• Life In Motion

Iliotibial Band (ITB) Syndrome


ITB issues are common with runners and are a painful and frustrating injury. There are a few things you can try to minimise your risk and improve your symptoms, if you are already suffering.


Gait

How you run can be an important factor with overuse injuries and you can try a slight modification to your gait if you suffer from ITB Syndrome.


Imagine you are running down a line in the middle of a road. If when landing your foot/feet cross over this middle line, you are said to possess a cross-over gait, in other words a very narrow running gait.


Crossing your foot on landing over that midline may contribute to ITB pain due to extra strain being placed on the band.


Take away: You can test out how you land using a flat surface with a line on it, so head to your local school or draw a chalk line on the footpath. Then run with the line in front of you and look down to see how your feet are landing. Are they crossing over the line with each landing or staying on either side of the line?

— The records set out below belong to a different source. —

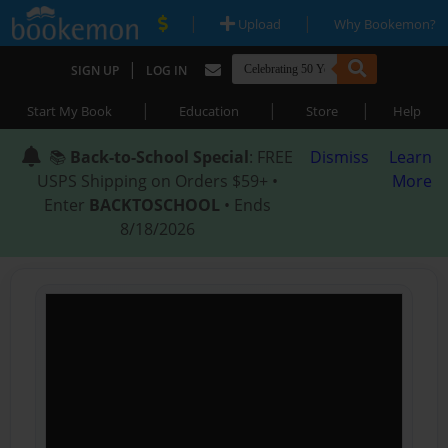
|
|
Upload
Why Bookemon?
|
SIGN UP
LOG IN
|
|
|
Start My Book
Education
Store
Help
📚
Back-to-School Special
: FREE
Dismiss
Learn
USPS Shipping on Orders $59+ •
More
Enter
BACKTOSCHOOL
• Ends
8/18/2026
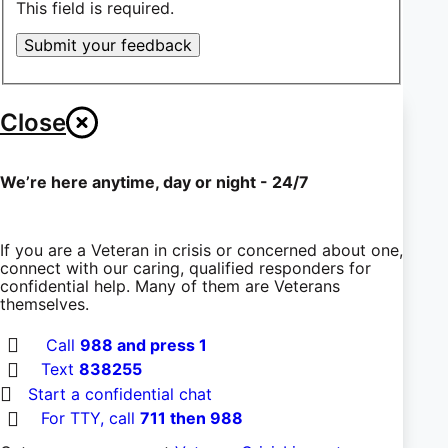
This field is required.
Submit your feedback
Close
We’re here anytime, day or night - 24/7
If you are a Veteran in crisis or concerned about one,
connect with our caring, qualified responders for
confidential help. Many of them are Veterans
themselves.
Call
988 and press 1
Text
838255
Start a confidential chat
For TTY, call
711 then 988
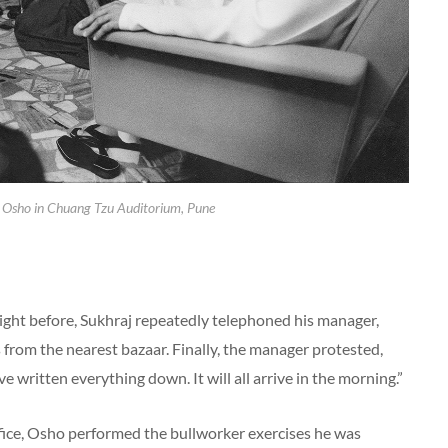
 Osho in Chuang Tzu Auditorium, Pune
ight before, Sukhraj repeatedly telephoned his manager,
 from the nearest bazaar. Finally, the manager protested,
ave written everything down. It will all arrive in the morning.”
office, Osho performed the bullworker exercises he was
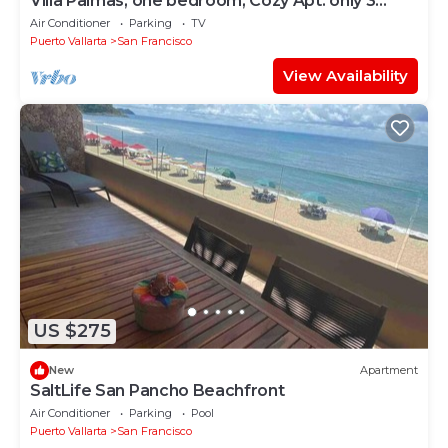
Villa Palmas, one bedroom, Cozy Apt. only 3
blocks from the beach
Air Conditioner
Parking
TV
Puerto Vallarta
San Francisco
View Availability
US $275
New
Apartment
SaltLife San Pancho Beachfront
Air Conditioner
Parking
Pool
Puerto Vallarta
San Francisco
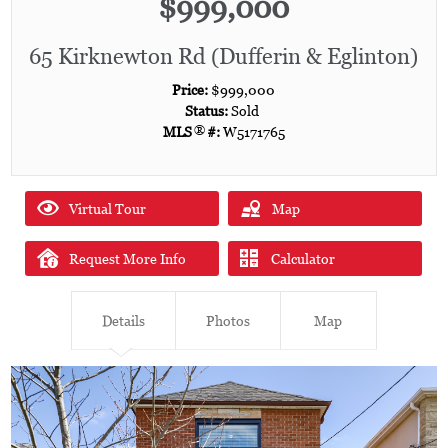
$999,000
65 Kirknewton Rd (Dufferin & Eglinton)
Price:
$999,000
Status:
Sold
MLS
®
#:
W5171765
Virtual Tour
Map
Request More Info
Calculator
Details
Photos
Map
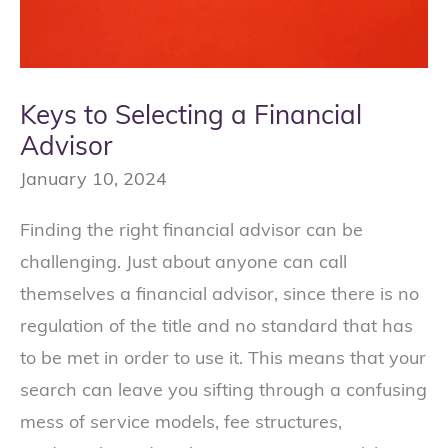
Keys to Selecting a Financial
Advisor
January 10, 2024
Finding the right financial advisor can be
challenging. Just about anyone can call
themselves a financial advisor, since there is no
regulation of the title and no standard that has
to be met in order to use it. This means that your
search can leave you sifting through a confusing
mess of service models, fee structures,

If you are crossing over the line, you can use the line to practice widening your running gait slightly. Focus on a small change to your gait, nothing crazy here team!


Tight Tensor Fasciae Latae (TFL)

The TFL is a powerful little muscle up the top of your hip and is most active in the acceleration phase of running. It provides stability and for such a small muscle has a big job to do. Because it works super hard it is a good idea to include it in your regular

rolling and stretching routine.


Take away: Get in there and loosen that TFL up! You can do this using a tennis ball and by doing some TFL specific stretches.


Weak Gluteus Medius

One of the 3 glute muscles, the gluteus medius needs to be strong to prevent back, knee and ITB pain. Your glutes help stabialise your hips and if your pelvis is dropping due to weak glutes while running, you may end up with ITB or knee pain. Your glutes are a powerful group of muscles and when they are strong you will run even stronger.


Take away: Include specific gluteus medius strength training to your workouts. These are abduction exercises like fire hydrants and side leg raises. We cover off exercises for the glute medius in our Run Club Strength and Stability sessions, so make sure you are keeping up with these workouts!